Inspiration for a new creative concept or printing effect often starts with the paper stock. “My aim is to integrate paper into design as more than just an image carrier,” says Boegli. “When this succeeds harmoniously, I believe paper and print combine to touch the soul through the eye. One plus one equals three.”

Exploring the full potential of each stock – such as colour, grammage, surface or technical properties – can spark off unexpected creative possibilities. When choosing a paper, Boegli is partial to unusual colour palettes not found elsewhere on the market: Keaykolour from Arjowiggins is a long-running favourite.

Another recent project involved screen printing onto a medium grey Keaykolour paper, and then using that background colour to dramatic effect in the design. “One shade was positive screen printed in black; the colour of the unprinted paper made up the 3/4 tones; and then we used a further three negative print passes with lighter colours to white,” explains Boegli. “Integration of paper colour tone gave the work an extraordinary dimensionality.”
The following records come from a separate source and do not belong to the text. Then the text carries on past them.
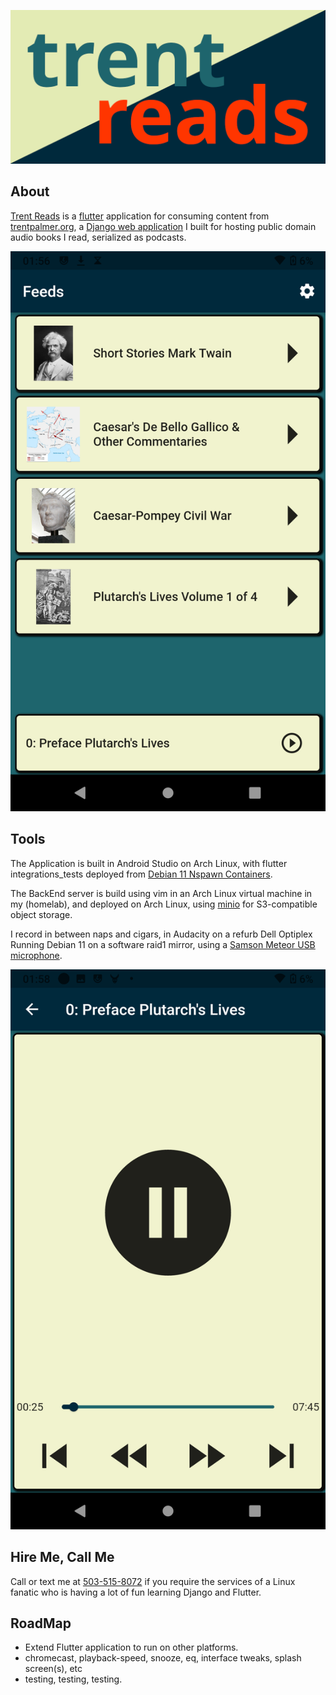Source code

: [![Trent Reads Feature Graphic](https://github.com/TrentSPalmer/trentreads/blob/master/trent_reads_feature_graphic.png)](https://play.google.com/store/apps/details?id=org.trentpalmer.trentreads)
## About

[Trent Reads](https://play.google.com/store/apps/details?id=org.trentpalmer.trentreads)
is a [flutter](https://flutter.dev/) application for consuming content from
[trentpalmer.org](https://github.com/TrentSPalmer/trentpalmerdotorg),
a [Django web application](https://www.djangoproject.com/) I built for hosting public domain
audio books I read, serialized as podcasts.

![Screen Shot](https://github.com/TrentSPalmer/trentreads/blob/master/screenshots/Screenshot_20210923-015633_trentreads.png)

## Tools
The Application is built in Android Studio on Arch Linux, with
flutter integrations_tests deployed from
[Debian 11 Nspawn Containers](https://blog.trentsonlinedocs.xyz/posts/debian-11-nspawn-flutter-integration-test-server/).

The BackEnd server is build using vim in an Arch Linux virtual machine in my (homelab), and
deployed on Arch Linux, using [minio](https://min.io/) for S3-compatible object storage.

I record in between naps and cigars, in Audacity on a refurb Dell Optiplex Running Debian 11 on a software raid1 mirror, using a
[Samson Meteor USB microphone](http://www.samsontech.com/samson/products/microphones/usb-microphones/meteormic/).

![Screen Shot](https://github.com/TrentSPalmer/trentreads/blob/master/screenshots/Screenshot_20210923-015815_trentreads.png)

## Hire Me, Call Me
Call or text me at <a href="tel:503-515-8072">503-515-8072</a>
if you require the services of a Linux
fanatic who is having a lot of fun learning Django and Flutter.

## RoadMap
* Extend Flutter application to run on other platforms.
* chromecast, playback-speed, snooze, eq, interface tweaks, splash screen(s), etc
* testing, testing, testing.
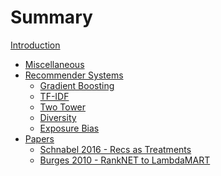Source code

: # Summary

[Introduction](intro.md)

- [Miscellaneous](./misc.md)
- [Recommender Systems]()
    - [Gradient Boosting](./gradient_boosting.md)
    - [TF-IDF](./tfidf.md)
    - [Two Tower]()
    - [Diversity]()
    - [Exposure Bias]()
- [Papers](./papers.md)
    - [Schnabel 2016 - Recs as Treatments](./schnabel_2016.md)
    - [Burges 2010 - RankNET to LambdaMART](./burges_2010.md)

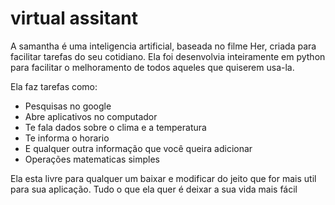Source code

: # virtual assitant

A samantha é uma inteligencia artificial, baseada no filme Her, criada para facilitar tarefas do seu cotidiano.
Ela foi desenvolvia inteiramente em python para facilitar o melhoramento de todos aqueles que quiserem usa-la.

Ela faz tarefas como:
- Pesquisas no google
- Abre aplicativos no computador
- Te fala dados sobre o clima e a temperatura
- Te informa o horario
- E qualquer outra informação que você queira adicionar
- Operações matematicas simples


Ela esta livre para qualquer um baixar e modificar do jeito que for mais util para sua aplicação. Tudo o que ela quer é deixar a sua vida mais fácil

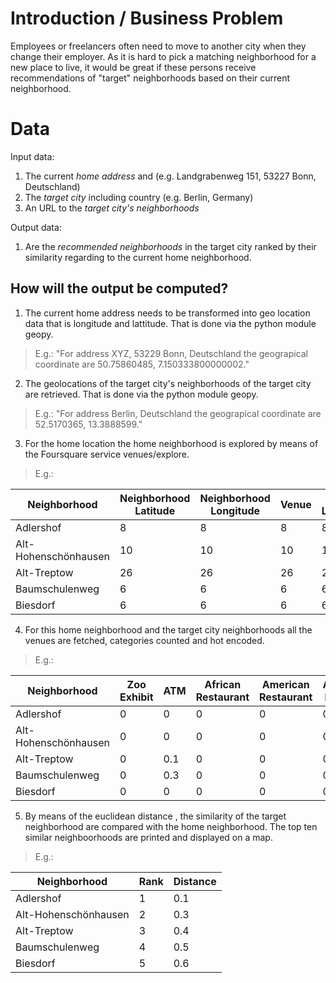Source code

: # Introduction / Business Problem
Employees or freelancers often need to move to another city when they change their employer. 
As it is hard to pick a matching neighborhood for a new place to live, 
it would be great if these persons receive recommendations of "target" neighborhoods based on their current neighborhood.

# Data
Input data:
1. The current *home address* and (e.g. Landgrabenweg 151, 53227 Bonn, Deutschland)
2. The *target city* including country  (e.g. Berlin, Germany)
3. An URL to the *target city's neighborhoods*

Output data:
1. Are the *recommended neighborhoods* in the target city ranked by their similarity regarding to the current home neighborhood.

## How will the output be computed?
1. The current home address needs to be transformed into geo location data that is longitude and lattitude. That is done via the python module geopy.
> E.g.: "For address XYZ, 53229 Bonn, Deutschland the geograpical coordinate are 50.75860485, 7.150333800000002."
2. The geolocations of the target city's neighborhoods of the target city are retrieved. That is done via the python module geopy.
> E.g.: "For address Berlin, Deutschland the geograpical coordinate are 52.5170365, 13.3888599."
3. For the home location the home neighborhood is explored by means of the Foursquare service venues/explore.
> E.g.:  


| Neighborhood | Neighborhood  Latitude | Neighborhood Longitude |	Venue |	Venue Latitude |	Venue Longitude 	|Venue Category |
| --- | --- | --- | --- | --- |--- |--- |
| Adlershof |	8 |	8 |	8 	|8 |	8 	|8|
|Alt-Hohenschönhausen| 	10| 	10| 	10| 	10| 	10| 	10|
|Alt-Treptow| 	26| 	26| 	26| 	26| 	26| 	26|
|Baumschulenweg| 	6| 	6| 	6| 	6| 	6| 	6|
|Biesdorf| 	6| 	6| 	6| 	6| 	6| 	6|

4. For this home neighborhood and the target city neighborhoods all the venues are fetched, categories counted and hot encoded.
> E.g.: 

| Neighborhood | Zoo Exhibit | ATM |	African Restaurant |	American Restaurant |	Argentinian Restaurant  	| Art Gallery|
| --- | --- | --- | --- | --- |--- |--- |
| Adlershof |	0 |	0|	0 	|0 |	0	|0|
|Alt-Hohenschönhausen| 	0| 	0| 	0| 	0| 	0| 	0|
|Alt-Treptow| 	0| 	0.1| 	0| 	0| 	0| 	0.7|
|Baumschulenweg| 	0| 	0.3| 	0| 	0| 	0| 	0|
|Biesdorf| 	0| 	0| 	0| 	0| 	0| 	0|


5. By means of the euclidean distance , the similarity of the target neighborhood are compared with the home neighborhood. The top ten similar neighboorhoods are printed and displayed on a map.

> E.g.: 

| Neighborhood | Rank | Distance |
| --- | --- | --- | 
| Adlershof |	1 |	0.1|
|Alt-Hohenschönhausen| 	2| 	0.3|
|Alt-Treptow| 	3| 	0.4|
|Baumschulenweg| 	4| 	0.5|
|Biesdorf| 	5| 	0.6|
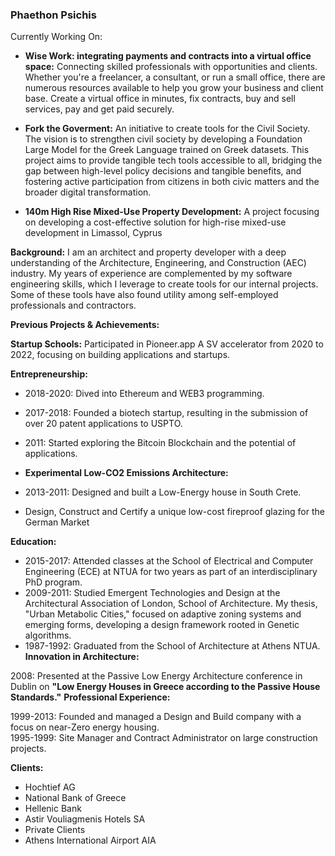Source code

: ### Phaethon Psichis

Currently Working On:

* **Wise Work: integrating payments and contracts into a virtual office space:** Connecting skilled professionals with opportunities and clients. Whether you're a freelancer, a consultant, or run a small office, there are numerous resources available to help you grow your business and client base. Create a virtual office in minutes, fix contracts, buy and sell services, pay and get paid securely. <br>

* **Fork the Goverment:** An initiative to create tools for the Civil Society. The vision is to strengthen civil society by developing a Foundation Large Model for the Greek Language trained on Greek datasets. This project aims to provide tangible tech tools accessible to all, bridging the gap between high-level policy decisions and tangible benefits, and fostering active participation from citizens in both civic matters and the broader digital transformation.<br>

* **140m High Rise Mixed-Use Property Development:** A project focusing on developing a cost-effective solution for high-rise mixed-use development in Limassol, Cyprus<br>

**Background:**
I am an architect and property developer with a deep understanding of the Architecture, Engineering, and Construction (AEC) industry. My years of experience are complemented by my software engineering skills, which I leverage to create tools for our internal projects. Some of these tools have also found utility among self-employed professionals and contractors.

**Previous Projects & Achievements:**

**Startup Schools:** Participated in Pioneer.app A SV accelerator from 2020 to 2022, focusing on building applications and startups.

**Entrepreneurship:**

* 2018-2020: Dived into Ethereum and WEB3 programming.<br>
* 2017-2018: Founded a biotech startup, resulting in the submission of over 20 patent applications to USPTO.<br>
* 2011: Started exploring the Bitcoin Blockchain and the potential of applications.<br>
* **Experimental Low-CO2 Emissions Architecture:**<br>

* 2013-2011: Designed and built a Low-Energy house in South Crete.<br>

* Design, Construct and Certify a unique low-cost fireproof glazing for the German Market

**Education:** <br>

* 2015-2017: Attended classes at the School of Electrical and Computer Engineering (ECE) at NTUA for two years as part of an interdisciplinary PhD program.<br>
* 2009-2011: Studied Emergent Technologies and Design at the Architectural Association of London, School of Architecture. My thesis, "Urban Metabolic Cities," focused on adaptive zoning systems and emerging forms, developing a design framework rooted in Genetic algorithms.<br>
* 1987-1992: Graduated from the School of Architecture at Athens NTUA.
**Innovation in Architecture:**<br>

2008: Presented at the Passive Low Energy Architecture conference in Dublin on **"Low Energy Houses in Greece according to the Passive House Standards."**
**Professional Experience:** <br>

1999-2013: Founded and managed a Design and Build company with a focus on near-Zero energy housing.<br>
1995-1999: Site Manager and Contract Administrator on large construction projects.

**Clients:**
* Hochtief AG
* National Bank of Greece
* Hellenic Bank
* Astir Vouliagmenis Hotels SA
* Private Clients
* Athens International Airport AIA
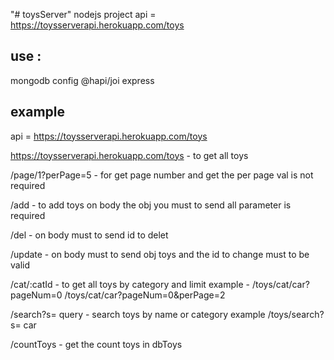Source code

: "# toysServer" nodejs project
api = https://toysserverapi.herokuapp.com/toys

##  use :
mongodb
config
@hapi/joi
express

##    example  
 api =  https://toysserverapi.herokuapp.com/toys
 
 https://toysserverapi.herokuapp.com/toys  - to get all toys


 /page/1?perPage=5  - for get page number   and get the per page val is not required


 /add               - to add toys    on body the obj you must to send all parameter  is required


 /del               - on body must to send  id  to delet  


 /update            - on body must to send  obj toys and the id to change   must to be valid


 /cat/:catId        - to get all toys by category  and limit  example   - /toys/cat/car?pageNum=0    /toys/cat/car?pageNum=0&perPage=2


 /search?s= query   - search    toys by name or category   example /toys/search?s= car 

 
 /countToys         - get the count toys in dbToys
Different grammages can also create a striking contrast that can help tell a story. “It could be a tissue paper that reduces the speed of handling, or a 700 g/m2 cardboard that looks sculptural in combination,” he adds. “You could work with transparent papers using opaque and transparent screen printing inks – or combine your paper colour tone with one opaque and one transparent colour to form four-colour combinations.”

ENHANCE THE TACTILE APPEAL

One of screen printing’s biggest creative selling points compared to other methods is its tactility and texture. “It can print the largest ink deposits; the coarsest pigments,” Boegli points out. “This allows effects to sprout like buds on a large tree in spring. It allows opacity and transparency, surfaces and finest halftone screens, tissue paper and heavy cardboard, pure colours, iridescence, and even negative on dark papers.”

One of Boegli’s hallmark techniques involves printing the reflections of light on an object or scene instead of the colours, producing an ethereal, luxurious finish. “I am known as the black paper printer,” he says. “I mislead the eye, reproducing photographs negatively on dark papers with iridescent or metallic pigments.”

Boegli began using iridescent pigments in halftone images in the late 90s, and the lessons learned from this process would later help him develop an innovative RGB approach to screen printing fine raster images. By printing red, green and blue ink on black paper, he created an additive four-colour process – now patented in partnership with Merck.

“Choosing paper is a creative act,” Boegli concludes. “Even a simple coloured paper, printed in two colours and cleverly folded, can convey a graphic idea or message. But if it gets more complex, be sure to choose your production partners early. That way, the possible effects can support your idea and be incorporated into the design – not just decorate the surface.”